Can you copy the Allen Green Campbell biography word for word, beginning at the words containing "With the funds" and stopping after "to Campbell College."?

Extracted text:
.....
American mining investor (1834–1902)

Allen Green Campbell, sometimes known as Green Campbell, (October 16, 1834 – June 17, 1902) was an American miner, mining investor, politician, and philanthropist.

==Mining career==
Campbell was born on October 16, 1834, in Pulaski County, Missouri, the son of the county sheriff. He moved to Kansas in the early 1850s, and from there to the Pikes Peak region of Colorado in 1859. Campbell went on the mine successfully in Montana for several years, returning to Kansas with over $50,000. After several failed mining investments in Utah, he purchased the Horn Silver Mine at Frisco with Matthew Cullen and several other investors for $25,000. After several years, it was sold to the company of Charles G. Francklyn for a sum of $5,000,000.

==Political career==
He was a member of the Anti-Mormon Utah Liberal Party. He ran for several territorial offices before he was involved in an election controversy in 1880. Campbell lost the election for territorial delegate to George Q. Cannon, receiving just over 1000 of the nearly 19000 votes cast. However, Utah territorial governor Eli H. Murray, a Liberal Party member, overturned the election results, stating that Cannon was not a naturalized American citizen (he was born in Liverpool, England), and therefore ineligible to take office. Anti-Mormon feelings toward Cannon, a member of the LDS Church, were suspected of being the true motive behind the nullification of the election. Campbell was certified as the winner and temporarily seated in Congress. However, a House elections committee dismissed the election results, denying the claims of both candidates, and a new election was held, where John T. Caine was elected.

==Later career and philanthropy==
When residents of Holton, Kansas, where Campbell had previously resided, sent a letter to him inquiring if he was interested in funding an institution of higher learning, he replied that he would provide half of the funds for such an institution provided that it be non-sectarian and that "there must be no partiality shown on account of race or color." After the school was built, Campbell continued to fund improvements. Campbell Normal University, later Campbell College, bore his name from 1880 till its closing in 1933.

With the funds from the sale of Silver Horn Mine, Campbell invested in mines in Utah, Nevada, and southern California. He died in Riverside, California, on June 17, 1902, with an estate worth more than $1,000,000, of which he left $100,000 to Campbell College.
.....
Available data:

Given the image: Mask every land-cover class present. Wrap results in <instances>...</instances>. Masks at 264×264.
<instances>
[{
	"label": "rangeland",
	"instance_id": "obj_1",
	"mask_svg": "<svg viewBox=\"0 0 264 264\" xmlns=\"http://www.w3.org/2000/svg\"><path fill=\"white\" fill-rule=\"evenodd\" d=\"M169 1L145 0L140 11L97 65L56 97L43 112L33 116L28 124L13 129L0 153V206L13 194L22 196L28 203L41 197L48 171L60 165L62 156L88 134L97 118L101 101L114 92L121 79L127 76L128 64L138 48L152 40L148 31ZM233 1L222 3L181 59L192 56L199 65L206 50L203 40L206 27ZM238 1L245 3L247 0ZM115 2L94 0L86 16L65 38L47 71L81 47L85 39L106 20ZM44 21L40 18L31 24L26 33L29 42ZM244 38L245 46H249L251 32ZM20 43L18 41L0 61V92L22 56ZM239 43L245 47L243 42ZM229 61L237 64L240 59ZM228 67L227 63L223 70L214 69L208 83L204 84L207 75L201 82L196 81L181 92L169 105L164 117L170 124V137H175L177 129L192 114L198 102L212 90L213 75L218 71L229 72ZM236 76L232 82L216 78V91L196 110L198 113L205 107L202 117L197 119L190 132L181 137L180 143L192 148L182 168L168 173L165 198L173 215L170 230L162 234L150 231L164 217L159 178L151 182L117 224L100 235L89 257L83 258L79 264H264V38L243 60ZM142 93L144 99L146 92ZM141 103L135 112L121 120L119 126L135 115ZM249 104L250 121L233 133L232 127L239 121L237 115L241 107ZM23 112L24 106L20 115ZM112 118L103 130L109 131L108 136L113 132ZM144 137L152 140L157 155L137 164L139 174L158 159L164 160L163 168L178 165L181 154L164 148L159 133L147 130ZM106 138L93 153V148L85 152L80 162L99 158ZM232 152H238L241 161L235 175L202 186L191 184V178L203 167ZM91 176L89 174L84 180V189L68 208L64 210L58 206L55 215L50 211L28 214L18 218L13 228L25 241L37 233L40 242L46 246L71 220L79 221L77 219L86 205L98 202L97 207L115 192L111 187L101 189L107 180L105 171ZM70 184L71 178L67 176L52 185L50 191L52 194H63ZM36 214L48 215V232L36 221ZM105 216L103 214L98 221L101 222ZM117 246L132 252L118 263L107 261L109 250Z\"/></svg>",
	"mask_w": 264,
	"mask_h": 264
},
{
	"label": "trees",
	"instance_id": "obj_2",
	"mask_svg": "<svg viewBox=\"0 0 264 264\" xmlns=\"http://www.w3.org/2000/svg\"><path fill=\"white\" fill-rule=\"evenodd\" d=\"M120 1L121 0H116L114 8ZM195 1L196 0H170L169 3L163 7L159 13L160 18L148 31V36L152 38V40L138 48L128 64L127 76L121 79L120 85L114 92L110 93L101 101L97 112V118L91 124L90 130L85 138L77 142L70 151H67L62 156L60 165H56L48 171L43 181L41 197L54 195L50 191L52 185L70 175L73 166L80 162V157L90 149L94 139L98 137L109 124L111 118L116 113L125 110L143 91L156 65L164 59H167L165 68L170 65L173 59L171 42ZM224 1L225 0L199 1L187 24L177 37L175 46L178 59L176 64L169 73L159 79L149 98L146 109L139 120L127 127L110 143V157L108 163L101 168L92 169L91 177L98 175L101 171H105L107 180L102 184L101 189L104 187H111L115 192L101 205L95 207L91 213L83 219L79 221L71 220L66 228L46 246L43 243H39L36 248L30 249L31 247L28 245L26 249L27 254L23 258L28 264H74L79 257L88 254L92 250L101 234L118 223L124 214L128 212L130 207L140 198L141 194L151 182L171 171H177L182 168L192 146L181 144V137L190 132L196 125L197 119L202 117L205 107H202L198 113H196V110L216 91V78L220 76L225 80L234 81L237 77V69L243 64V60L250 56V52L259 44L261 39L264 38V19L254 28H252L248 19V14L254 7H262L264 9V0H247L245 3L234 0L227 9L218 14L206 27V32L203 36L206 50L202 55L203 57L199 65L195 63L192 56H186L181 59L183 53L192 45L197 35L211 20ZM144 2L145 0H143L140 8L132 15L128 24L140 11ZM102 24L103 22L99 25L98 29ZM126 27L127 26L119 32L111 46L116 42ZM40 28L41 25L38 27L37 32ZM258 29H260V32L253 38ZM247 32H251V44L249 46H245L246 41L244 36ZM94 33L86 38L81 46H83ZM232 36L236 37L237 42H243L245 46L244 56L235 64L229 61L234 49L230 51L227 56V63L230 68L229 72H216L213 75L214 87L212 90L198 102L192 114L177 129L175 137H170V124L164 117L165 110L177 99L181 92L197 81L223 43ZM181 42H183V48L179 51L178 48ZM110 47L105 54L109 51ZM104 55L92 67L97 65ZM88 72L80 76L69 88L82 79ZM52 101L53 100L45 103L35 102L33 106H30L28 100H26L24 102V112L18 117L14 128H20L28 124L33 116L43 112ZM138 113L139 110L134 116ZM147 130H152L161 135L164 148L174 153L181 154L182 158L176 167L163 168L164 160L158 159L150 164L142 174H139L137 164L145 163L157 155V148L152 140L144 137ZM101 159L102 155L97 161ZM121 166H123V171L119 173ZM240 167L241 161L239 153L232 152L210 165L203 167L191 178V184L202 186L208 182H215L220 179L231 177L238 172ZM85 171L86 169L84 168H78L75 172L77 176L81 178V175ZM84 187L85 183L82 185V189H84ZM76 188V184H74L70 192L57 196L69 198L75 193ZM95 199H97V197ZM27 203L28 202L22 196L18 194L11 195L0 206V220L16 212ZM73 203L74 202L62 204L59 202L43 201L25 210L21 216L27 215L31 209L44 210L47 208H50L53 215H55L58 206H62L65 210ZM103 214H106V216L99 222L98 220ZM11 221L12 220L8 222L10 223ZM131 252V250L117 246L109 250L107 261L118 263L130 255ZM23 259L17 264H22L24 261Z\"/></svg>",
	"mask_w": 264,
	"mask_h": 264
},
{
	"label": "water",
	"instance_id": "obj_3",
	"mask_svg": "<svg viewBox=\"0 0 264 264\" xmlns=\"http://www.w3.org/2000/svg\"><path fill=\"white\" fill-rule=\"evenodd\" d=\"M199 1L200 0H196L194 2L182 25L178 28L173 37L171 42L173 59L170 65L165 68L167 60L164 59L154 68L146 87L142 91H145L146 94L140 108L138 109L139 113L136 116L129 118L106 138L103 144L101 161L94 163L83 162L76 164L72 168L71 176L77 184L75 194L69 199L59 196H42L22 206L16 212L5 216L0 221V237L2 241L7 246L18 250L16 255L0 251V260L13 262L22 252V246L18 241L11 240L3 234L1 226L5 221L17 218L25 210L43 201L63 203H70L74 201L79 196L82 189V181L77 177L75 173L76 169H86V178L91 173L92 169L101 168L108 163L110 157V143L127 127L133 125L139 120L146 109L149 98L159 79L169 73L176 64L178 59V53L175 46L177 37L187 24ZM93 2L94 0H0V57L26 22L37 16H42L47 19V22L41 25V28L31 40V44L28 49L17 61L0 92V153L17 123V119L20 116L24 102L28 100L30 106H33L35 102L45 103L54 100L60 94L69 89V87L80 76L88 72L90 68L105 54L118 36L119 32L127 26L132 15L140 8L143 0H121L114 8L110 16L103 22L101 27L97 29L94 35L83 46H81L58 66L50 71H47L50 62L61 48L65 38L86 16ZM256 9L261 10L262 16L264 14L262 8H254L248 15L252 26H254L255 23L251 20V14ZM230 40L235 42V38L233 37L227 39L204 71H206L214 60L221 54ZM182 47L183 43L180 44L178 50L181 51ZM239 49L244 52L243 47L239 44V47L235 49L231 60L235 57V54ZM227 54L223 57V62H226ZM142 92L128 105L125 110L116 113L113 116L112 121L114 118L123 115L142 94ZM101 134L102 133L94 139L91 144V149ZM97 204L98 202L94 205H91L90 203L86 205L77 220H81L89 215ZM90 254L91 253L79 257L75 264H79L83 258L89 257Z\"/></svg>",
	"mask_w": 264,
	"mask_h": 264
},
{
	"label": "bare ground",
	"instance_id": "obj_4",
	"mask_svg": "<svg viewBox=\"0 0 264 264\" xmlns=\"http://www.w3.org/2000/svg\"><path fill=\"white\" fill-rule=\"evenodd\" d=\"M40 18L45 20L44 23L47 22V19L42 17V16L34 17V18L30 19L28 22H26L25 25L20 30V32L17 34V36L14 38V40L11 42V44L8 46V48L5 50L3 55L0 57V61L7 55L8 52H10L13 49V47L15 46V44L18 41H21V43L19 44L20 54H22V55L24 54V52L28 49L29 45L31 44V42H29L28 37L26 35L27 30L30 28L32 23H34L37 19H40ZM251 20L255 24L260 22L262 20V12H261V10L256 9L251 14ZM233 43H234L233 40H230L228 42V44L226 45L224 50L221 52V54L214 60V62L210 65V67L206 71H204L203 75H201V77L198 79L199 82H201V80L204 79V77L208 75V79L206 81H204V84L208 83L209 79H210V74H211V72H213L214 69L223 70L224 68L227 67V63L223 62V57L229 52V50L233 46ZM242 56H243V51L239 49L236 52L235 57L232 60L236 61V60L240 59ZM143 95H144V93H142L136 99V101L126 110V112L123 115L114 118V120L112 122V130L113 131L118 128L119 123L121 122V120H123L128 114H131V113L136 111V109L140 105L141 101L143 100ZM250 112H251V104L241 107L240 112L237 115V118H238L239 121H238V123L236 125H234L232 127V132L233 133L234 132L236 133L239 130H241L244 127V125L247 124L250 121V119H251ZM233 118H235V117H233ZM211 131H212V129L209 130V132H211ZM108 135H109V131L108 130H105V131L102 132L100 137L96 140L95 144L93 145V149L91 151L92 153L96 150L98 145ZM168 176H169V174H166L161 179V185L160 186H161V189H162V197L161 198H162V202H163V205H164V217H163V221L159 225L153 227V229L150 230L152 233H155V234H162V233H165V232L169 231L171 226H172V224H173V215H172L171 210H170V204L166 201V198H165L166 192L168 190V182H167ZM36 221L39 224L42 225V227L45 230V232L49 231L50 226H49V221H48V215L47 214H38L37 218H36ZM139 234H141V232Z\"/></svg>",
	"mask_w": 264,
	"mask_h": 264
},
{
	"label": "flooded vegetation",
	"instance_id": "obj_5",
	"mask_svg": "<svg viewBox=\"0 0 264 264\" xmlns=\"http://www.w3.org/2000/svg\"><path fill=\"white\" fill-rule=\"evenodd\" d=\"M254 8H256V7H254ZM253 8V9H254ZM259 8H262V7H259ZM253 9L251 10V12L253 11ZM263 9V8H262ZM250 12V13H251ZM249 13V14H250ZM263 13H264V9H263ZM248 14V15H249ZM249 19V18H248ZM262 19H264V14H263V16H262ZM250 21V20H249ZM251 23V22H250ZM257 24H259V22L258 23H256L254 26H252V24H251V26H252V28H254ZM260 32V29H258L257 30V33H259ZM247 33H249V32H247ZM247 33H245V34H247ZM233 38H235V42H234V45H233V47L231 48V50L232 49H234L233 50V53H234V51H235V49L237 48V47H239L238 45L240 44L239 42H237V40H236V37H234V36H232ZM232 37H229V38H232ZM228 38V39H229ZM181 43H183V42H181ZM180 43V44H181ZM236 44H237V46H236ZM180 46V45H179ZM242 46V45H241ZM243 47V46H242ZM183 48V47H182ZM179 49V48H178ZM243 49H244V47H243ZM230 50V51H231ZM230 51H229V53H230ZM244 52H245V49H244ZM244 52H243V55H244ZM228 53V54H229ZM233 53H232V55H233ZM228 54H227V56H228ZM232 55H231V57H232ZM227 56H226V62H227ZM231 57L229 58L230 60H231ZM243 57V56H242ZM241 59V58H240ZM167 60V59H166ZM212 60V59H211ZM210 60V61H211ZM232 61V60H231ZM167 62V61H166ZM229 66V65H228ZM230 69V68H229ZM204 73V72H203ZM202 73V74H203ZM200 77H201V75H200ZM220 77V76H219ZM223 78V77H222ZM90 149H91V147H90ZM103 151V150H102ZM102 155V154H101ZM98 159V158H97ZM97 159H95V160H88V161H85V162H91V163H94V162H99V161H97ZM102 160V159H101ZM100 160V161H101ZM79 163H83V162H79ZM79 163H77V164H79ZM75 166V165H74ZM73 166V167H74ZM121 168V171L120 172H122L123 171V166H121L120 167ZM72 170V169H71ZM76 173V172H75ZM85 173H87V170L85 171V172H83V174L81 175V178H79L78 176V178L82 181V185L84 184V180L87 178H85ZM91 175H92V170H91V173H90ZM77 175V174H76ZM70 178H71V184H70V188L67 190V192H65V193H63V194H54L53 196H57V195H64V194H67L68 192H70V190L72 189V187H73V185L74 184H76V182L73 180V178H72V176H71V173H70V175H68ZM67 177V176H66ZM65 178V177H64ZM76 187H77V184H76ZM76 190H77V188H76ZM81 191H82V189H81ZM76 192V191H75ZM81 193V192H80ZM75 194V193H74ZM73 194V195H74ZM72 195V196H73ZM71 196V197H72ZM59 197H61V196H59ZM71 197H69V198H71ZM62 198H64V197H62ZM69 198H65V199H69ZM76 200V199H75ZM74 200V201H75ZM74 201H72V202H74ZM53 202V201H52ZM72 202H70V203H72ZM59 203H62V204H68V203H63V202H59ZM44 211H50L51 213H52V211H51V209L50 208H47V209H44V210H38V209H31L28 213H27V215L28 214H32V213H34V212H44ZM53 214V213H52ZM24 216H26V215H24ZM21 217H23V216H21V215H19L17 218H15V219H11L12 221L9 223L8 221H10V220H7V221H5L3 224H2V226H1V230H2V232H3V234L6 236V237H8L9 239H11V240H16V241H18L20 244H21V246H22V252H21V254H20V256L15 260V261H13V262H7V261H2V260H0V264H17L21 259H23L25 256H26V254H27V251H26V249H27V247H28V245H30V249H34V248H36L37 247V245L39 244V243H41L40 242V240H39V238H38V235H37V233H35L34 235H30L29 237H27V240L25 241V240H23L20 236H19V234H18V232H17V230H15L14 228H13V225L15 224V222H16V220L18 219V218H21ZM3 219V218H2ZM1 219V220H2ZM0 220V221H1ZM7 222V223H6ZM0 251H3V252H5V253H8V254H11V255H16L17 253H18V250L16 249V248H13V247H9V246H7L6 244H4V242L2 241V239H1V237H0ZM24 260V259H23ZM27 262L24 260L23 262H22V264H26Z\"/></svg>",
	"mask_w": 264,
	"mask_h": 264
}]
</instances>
.....
Answer space:
With the funds from the sale of Silver Horn Mine, Campbell invested in mines in Utah, Nevada, and southern California. He died in Riverside, California, on June 17, 1902, with an estate worth more than $1,000,000, of which he left $100,000 to Campbell College.